Le départ
Nous partîmes en rangs, deux par deux. Nos tenues débraillées témoignaient davantage de la fatigue que d'un laisser-aller. J'avais soif, des ampoules aux pieds, car peu habitué à crapahuter avec mes lourds godillots durant l'immobilité de l'automne et de l'hiver. Nous étions épuisés par les kilomètres parcourus sous un chaud soleil de mai. Nos accompagnateurs avaient un comportement agressif. Nous aurions aimé plus d'empathie, de respect pour ce que nous représentions. Nous fîmes une première étape dans une ferme dépourvue de confort. Il faut dire qu'à cette époque, les villages de la Moselle profonde n'étaient pas tous équipés d'eau courante. Puis, passé la frontière, si tant est que ce mot eut encore un sens, on nous embarqua dans un train, aux boggies mal graissés, crissant sur les rails.
Les camps
Le voyage fut long. Très long. Il parait que dans mes rêves, j'appelais "Madeleine", ma douce compagne au ventre aussi gonflé que la pâtisserie du même nom. Elle allait me manquer pendant ce séjour forcé à durée indéterminée. Nous débarquâmes dans une ville ouvrière enfumée, aux maisons de brique sale. La baraque où je fus dirigé hébergeait des Parisiens et quelques p'tits gars du Nord, L'ambiance des kommandos aurait été acceptable si nous avions bénéficié d'un peu plus de liberté. Je n'aurais jamais dû avoir la mauvaise idée de faire le mur, un soir d'hiver ! Je fus vite rattrapé par deux types accompagnés d'un molosse dissuadant toute velléité de résistance.

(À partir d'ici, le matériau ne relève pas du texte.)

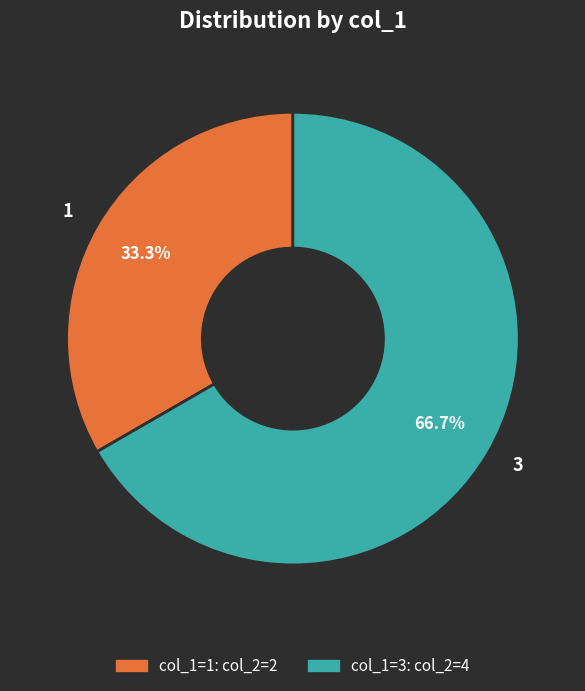

Count the number of slices in the pie.

2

On me transféra ensuite, avec plusieurs compagnons d'infortune, dans un autre camp, plus à l'est. Le train de marchandise roulait lentement. Par les lucarnes, je distinguai une vaste plaine, avec, çà et là, une ferme isolée, un bosquet de maigres bouleaux, un troupeau de vaches faméliques paissant une herbe rabougrie. Le seul repas qu'on nous servit, lors d'un arrêt nocturne, fut une soupe claire, avec un peu de pain qu'une eau tiédasse n'était pas parvenue à ramollir et du sable qui croquait sous la dent. Si elle me remplit l'estomac, elle ne me rassasia pas. Nous descendîmes de nos wagons un petit matin dans un endroit hostile, sous une pluie glaciale. L'appel dut sans cesse être recommencé. En d'autres circonstances, l'incapacité de nos gardiens à nous compter aurait été risible. Nos capotes vite détrempées ne suffirent pas à nous réchauffer. Nous prîmes enfin possession de nos chambrées, libres de choisir le bat-flanc qui nous convenait le mieux. Je me retrouvai à côté d'un ch'ti dont rien n'entamait l'humour.

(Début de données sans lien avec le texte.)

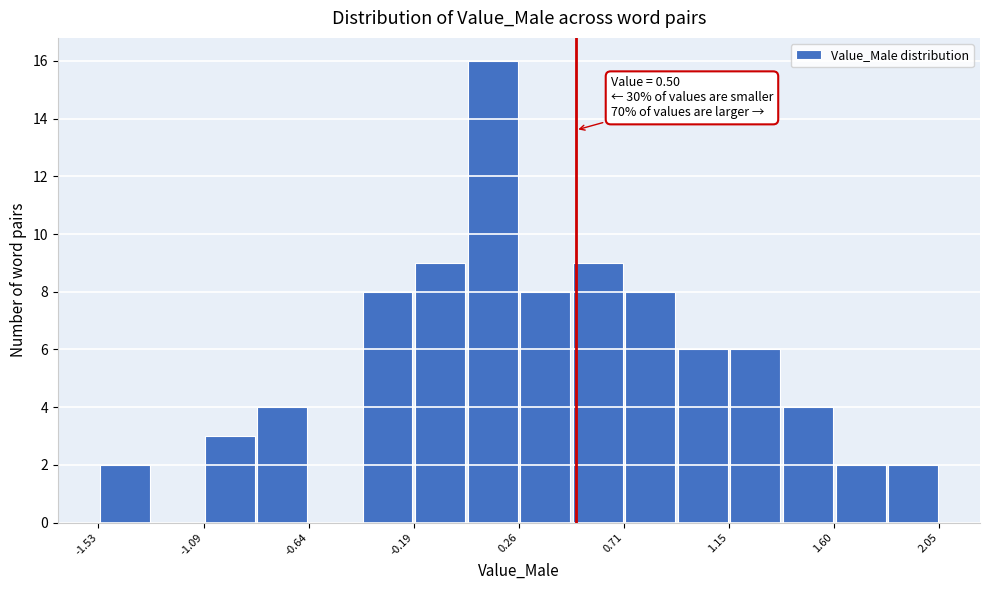

Over which range of the x-axis is the bar tallest?

0.05 to 0.25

C'est dans ce camp de représailles que le temps s'écoula misérablement, jusqu'à la fin des interminables vacances.
Le retour
Par la fenêtre du train affrété par la Croix-Rouge, je vis défiler des paysages bucoliques. Les villages aux maisonnettes en brique rouge et toit d'ardoise se succédèrent. Dans la campagne aux prairies verdoyantes, les pommiers étaient en fleur. Tandis que nous entrions lentement dans la capitale ensoleillée, mon cœur se serra. Arrêt le long d'un quai de la gare du Nord, éclairé par une douce lumière filtrée par les marquises. Je retrouvai enfin Madeleine, intimidé comme au soir de nos noces. Elle n'avait pas changé en 5 ans, maquillée et coiffée comme une actrice de cinéma, la taille fine dans une robe fleurie, juchée sur des talons à semelle de bois.
- Lison, embrasse Papa, dit-elle à la fillette qui l'accompagnait, mais l'enfant se mit à pleurer en se cachant dans les jupes de sa mère.